Posiblemente no nos demos cuenta de nuestra enfermedad.
Quizás no una enfermedad física, pero si espiritual. Una enfermedad que ataca
al alma y la amenaza gravemente. Y se presenta de muchas formas, casi sin
advertirla, pero gravemente amenazadoras hasta el punto de arrancarnos el alma.

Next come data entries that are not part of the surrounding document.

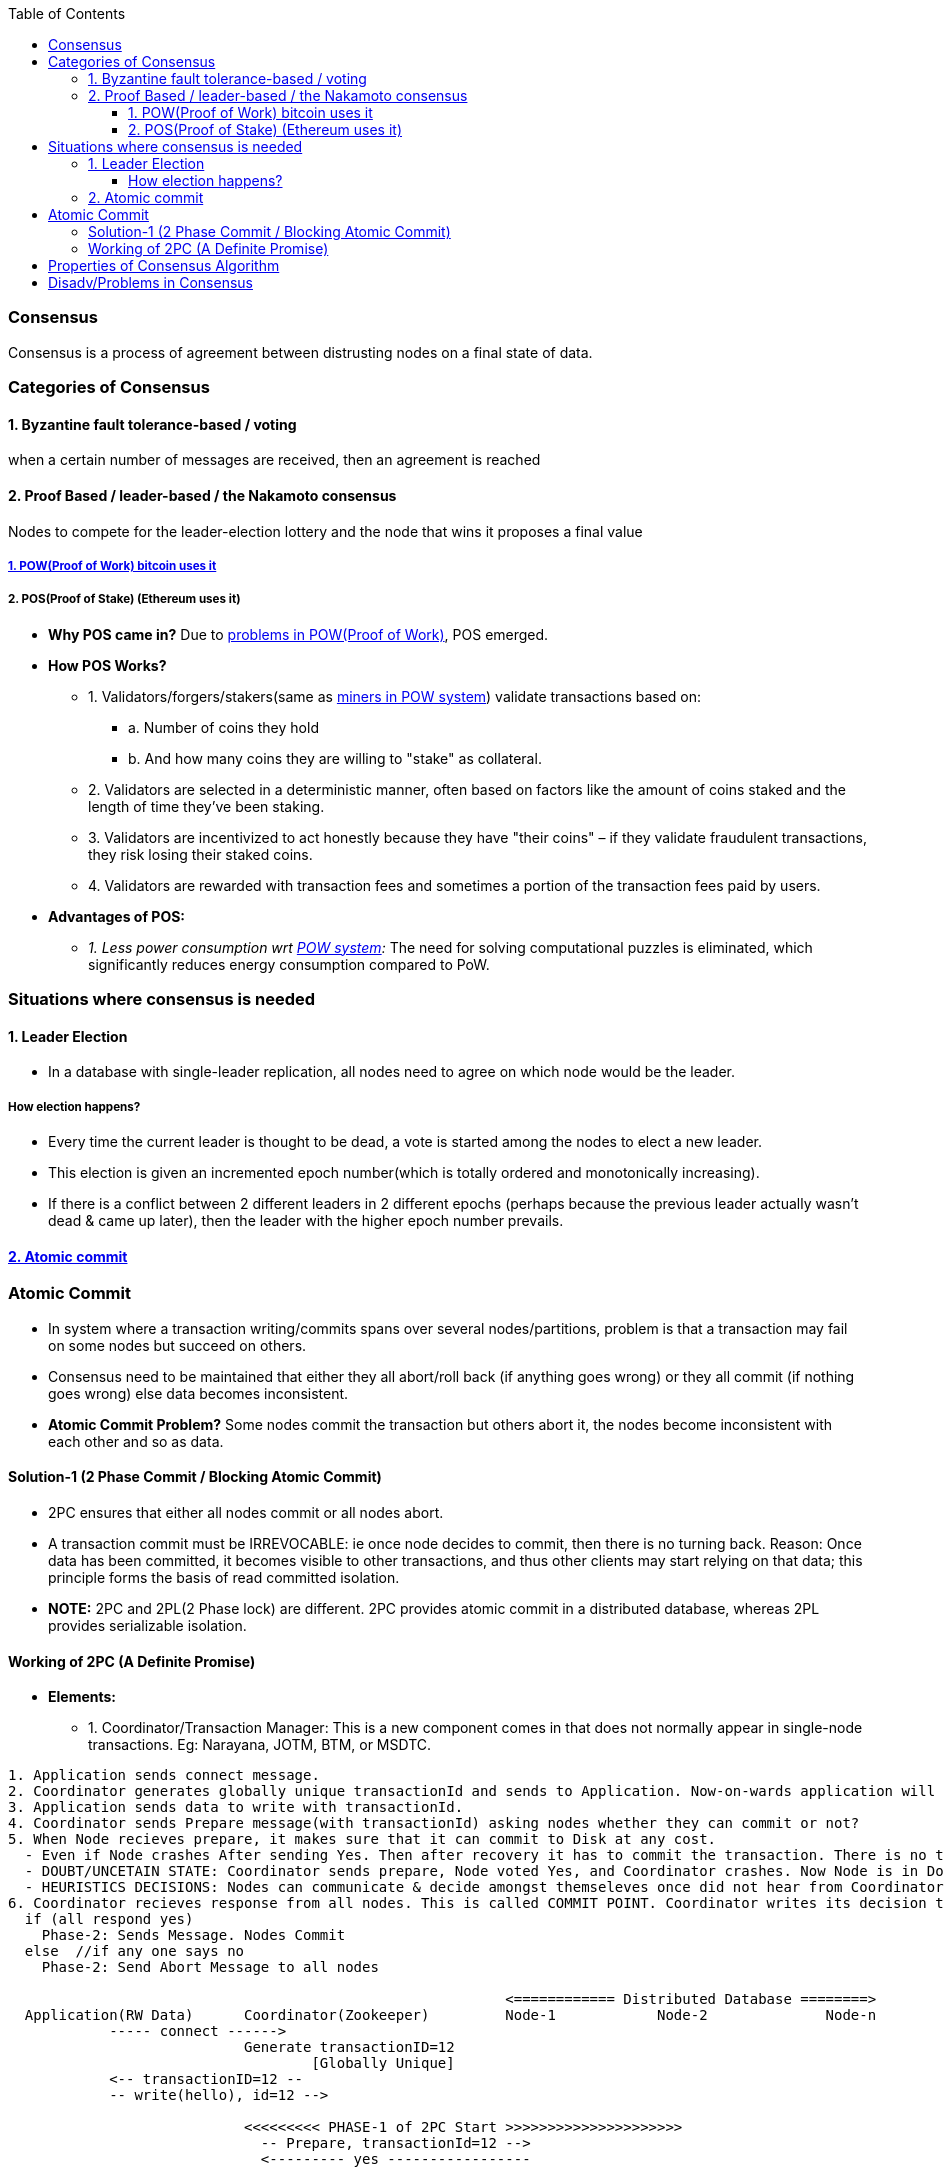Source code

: :toc:
:toclevels: 5   // Set the desired depth of the table of contents

=== Consensus
Consensus is a process of agreement between distrusting nodes on a final state of data.

=== Categories of Consensus
==== 1. Byzantine fault tolerance-based / voting
when a certain number of messages are received, then an agreement is reached

==== 2. Proof Based /  leader-based / the Nakamoto consensus
Nodes to compete for the leader-election lottery and the node that wins it proposes a final value

===== link:/BlockChain/README.adoc#pow[1. POW(Proof of Work) bitcoin uses it]

===== 2. POS(Proof of Stake) (Ethereum uses it)
* *Why POS came in?* Due to link:/BlockChain/README.adoc#pow[problems in POW(Proof of Work)], POS emerged.
* *How POS Works?*
** 1. Validators/forgers/stakers(same as <</BlockChain/README.adoc#mining, miners in POW system>>) validate transactions based on:
*** a. Number of coins they hold
*** b. And how many coins they are willing to "stake" as collateral.
** 2. Validators are selected in a deterministic manner, often based on factors like the amount of coins staked and the length of time they've been staking.
** 3. Validators are incentivized to act honestly because they have "their coins" – if they validate fraudulent transactions, they risk losing their staked coins.
** 4. Validators are rewarded with transaction fees and sometimes a portion of the transaction fees paid by users.
* *Advantages of POS:*
** _1. Less power consumption wrt <</BlockChain/README.adoc#pow, POW system>>:_ The need for solving computational puzzles is eliminated, which significantly reduces energy consumption compared to PoW.

=== Situations where consensus is needed
==== 1. Leader Election
* In a database with single-leader replication, all nodes need to agree on which node would be the leader.

===== How election happens?
* Every time the current leader is thought to be dead, a vote is started among the nodes to elect a new leader.
* This election is given an incremented epoch number(which is totally ordered and monotonically increasing).
* If there is a conflict between 2 different leaders in 2 different epochs (perhaps because the previous leader actually wasn’t dead & came up later), then the leader with the higher epoch number prevails.

==== <<ac, 2. Atomic commit>>

[[ac]]
=== Atomic Commit
* In system where a transaction writing/commits spans over several nodes/partitions, problem is that a transaction may fail on some nodes but succeed on others.
* Consensus need to be maintained that either they all abort/roll back (if anything goes wrong) or they all commit (if nothing goes wrong) else data becomes inconsistent.
* *Atomic Commit Problem?* Some nodes commit the transaction but others abort it, the nodes become inconsistent with each other and so as data.


==== Solution-1 (2 Phase Commit / Blocking Atomic Commit)
* 2PC ensures that either all nodes commit or all nodes abort.
* A transaction commit must be IRREVOCABLE: ie once node decides to commit, then there is no turning back. Reason: Once data has been committed, it becomes visible to other transactions, and thus other clients may start relying on that data; this principle forms the basis of read committed isolation.
* *NOTE:* 2PC and 2PL(2 Phase lock) are different. 2PC provides atomic commit in a distributed database, whereas 2PL provides serializable isolation.

==== Working of 2PC (A Definite Promise)
* **Elements:**
** 1. Coordinator/Transaction Manager: This is a new component comes in that does not normally appear in single-node transactions. Eg: Narayana, JOTM, BTM, or MSDTC.
```c
1. Application sends connect message.
2. Coordinator generates globally unique transactionId and sends to Application. Now-on-wards application will use same id for communication.
3. Application sends data to write with transactionId.
4. Coordinator sends Prepare message(with transactionId) asking nodes whether they can commit or not?
5. When Node recieves prepare, it makes sure that it can commit to Disk at any cost.
  - Even if Node crashes After sending Yes. Then after recovery it has to commit the transaction. There is no turning Back.
  - DOUBT/UNCETAIN STATE: Coordinator sends prepare, Node voted Yes, and Coordinator crashes. Now Node is in Doubt state. Node will wait forever for Coordinator to send Phase-2 message(Commit or Abort).
  - HEURISTICS DECISIONS: Nodes can communicate & decide amongst themseleves once did not hear from Coordinator for particular time.
6. Coordinator recieves response from all nodes. This is called COMMIT POINT. Coordinator writes its decision to Transaction log.
  if (all respond yes)
    Phase-2: Sends Message. Nodes Commit
  else  //if any one says no
    Phase-2: Send Abort Message to all nodes

                                                           <============ Distributed Database ========>
  Application(RW Data)      Coordinator(Zookeeper)         Node-1            Node-2              Node-n
            ----- connect ------> 
                            Generate transactionID=12
                                    [Globally Unique]
            <-- transactionID=12 --
            -- write(hello), id=12 --> 
                              
                            <<<<<<<<< PHASE-1 of 2PC Start >>>>>>>>>>>>>>>>>>>>>
                              -- Prepare, transactionId=12 -->
                              <--------- yes -----------------
                              
                              --------------Prepare, transactionId=12 --------->
                              <----------------- no ----------------------------
                              
                              -------------------Prepare, transactionId=12 ------------------------->
                              <------------------------------------ yes -----------------------------
                              <<<<<<<<< PHASE-1 of 2PC End >>>>>>>>>>>>>>>>>>>>>
                              
                              <<<<<<<<< PHASE-2 of 2PC Start >>>>>>>>>>>>>>>>>>>>>
                              ------------ abort --------------->
                              ------------------------- abort ----------------->
                              -------------------------------------- abort --------------------------->
                              <<<<<<<<< PHASE-2 of 2PC End >>>>>>>>>>>>>>>>>>>>>
```


=== Properties of Consensus Algorithm
* *1. Uniform agreement:* No two nodes decide differently.
* *2. Integrity:* No node decides twice.
* *3. Validity:* If a node decides value v, then v was proposed by some node.
* *4. Termination:* Every node that does not crash eventually decides some value.

=== Disadv/Problems in Consensus
* 1. Minimum more than 50% nodes should be alive:
** if 5 nodes are there, 3 should be alive. if 10 are there 6 should be alive.
* 2. Performance degradation on Frequent Leader election:
** if in some scenario leaders kept on dying, or network is flaky then leader election will happen more frequently that results in performance loss, since leader election is not major goal of cluster.
** System bouncing between 2 leaders.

El odio, la venganza, la desigualdad, la envidia, el rencor, y un largo etc.,
nos contaminan y nos matan.
Y nos impiden amar. La mayor lepra de nuestra vida es
aquella que nos impide amar y ser amado. Levanta murallas en nuestro corazón
que nos impide ver y nos ciega hasta el punto de destruirnos lentamente y trozo
a trozo. Y la falta e incapacidad de amar nos entristece, nos amarga, nos deja
vacíos y huecos. Necesitamos limpiar esa lepra que no nos deja amar.
Y sólo hay Uno que
pueda hacerlo, nuestro Señor Jesús. Él si quiere puede limpiarnos. Así se lo
suplicó aquel leproso y quedó limpio. También nosotros podemos suplicarle que
nos limpie y el Señor lo hará, porque ha venido para eso, para limpiarnos de
toda lepra y darnos la Vida Eterna. Se trata de creer en Él y pedírselo.